BOGOTA – Colombian President Juan Manuel Santos on Wednesday called for a unified effort to achieve peace with FARC guerrillas after meeting with predecessor Alvaro Uribe, a staunch critic of the agreement that was signed late last month with the rebels and narrowly rejected three days ago in a national referendum.
“We’re very close to achieving peace, a stable and lasting peace with broader popular support,” Santos said in a statement after meeting with Uribe, who governed from 2002 to 2010, and other politicians who championed the “no” vote in Sunday’s plebiscite.
The parties agreed to create several committees to discuss sections of the peace deal that its opponents reject and make progress toward a solution.
Santos, who served as defense minister under Uribe but has been the target of his predecessor’s verbal attacks since taking office and pursuing a peace process with the Revolutionary Armed Forces of Colombia, or FARC, guerrilla group, said he was determined to find a path to not only wrapping up a new agreement with the rebels but making it even stronger.
“We listened attentively for more than four hours to their concerns,” Santos said of his talks with Uribe and other members of his Democratic Center party, including erstwhile presidential candidates Oscar Ivan Zuluaga and Marta Lucia Ramirez.
“All of them, and others that were not addressed, will be taken up by the committees.

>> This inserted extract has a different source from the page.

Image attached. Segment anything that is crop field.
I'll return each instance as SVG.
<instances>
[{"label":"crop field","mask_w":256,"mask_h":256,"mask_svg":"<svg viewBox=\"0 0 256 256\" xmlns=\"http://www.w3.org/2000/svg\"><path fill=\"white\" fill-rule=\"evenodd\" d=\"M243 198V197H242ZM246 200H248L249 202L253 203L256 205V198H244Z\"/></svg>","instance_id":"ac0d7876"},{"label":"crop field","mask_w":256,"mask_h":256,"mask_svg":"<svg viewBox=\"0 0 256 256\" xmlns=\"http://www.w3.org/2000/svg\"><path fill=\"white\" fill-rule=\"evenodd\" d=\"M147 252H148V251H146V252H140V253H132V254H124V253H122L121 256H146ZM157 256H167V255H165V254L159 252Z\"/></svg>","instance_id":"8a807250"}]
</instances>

This dialogue will begin (Thursday).”
Santos met hours earlier with another opponent of the peace deal – former President Andres Pastrana, who governed from 1998 to 2002 -, thanking him afterward for “his generous attitude and willingness to help safeguard the process at this historic moment.”
Santos, who on Sunday night recognized the “no” vote’s narrow victory by a margin of 50.21 percent to 49.78 percent, said Tuesday night that a new bilateral cease-fire had been decreed with the FARC and would expire on Oct. 31.
The two sides had earlier reached agreement on a cease-fire that took effect on Aug. 29 and expired on Sunday, the day of the referendum.
A new cease-fire directive was needed in the wake of the referendum result and could be further extended if necessary, the Defense Ministry said in a statement.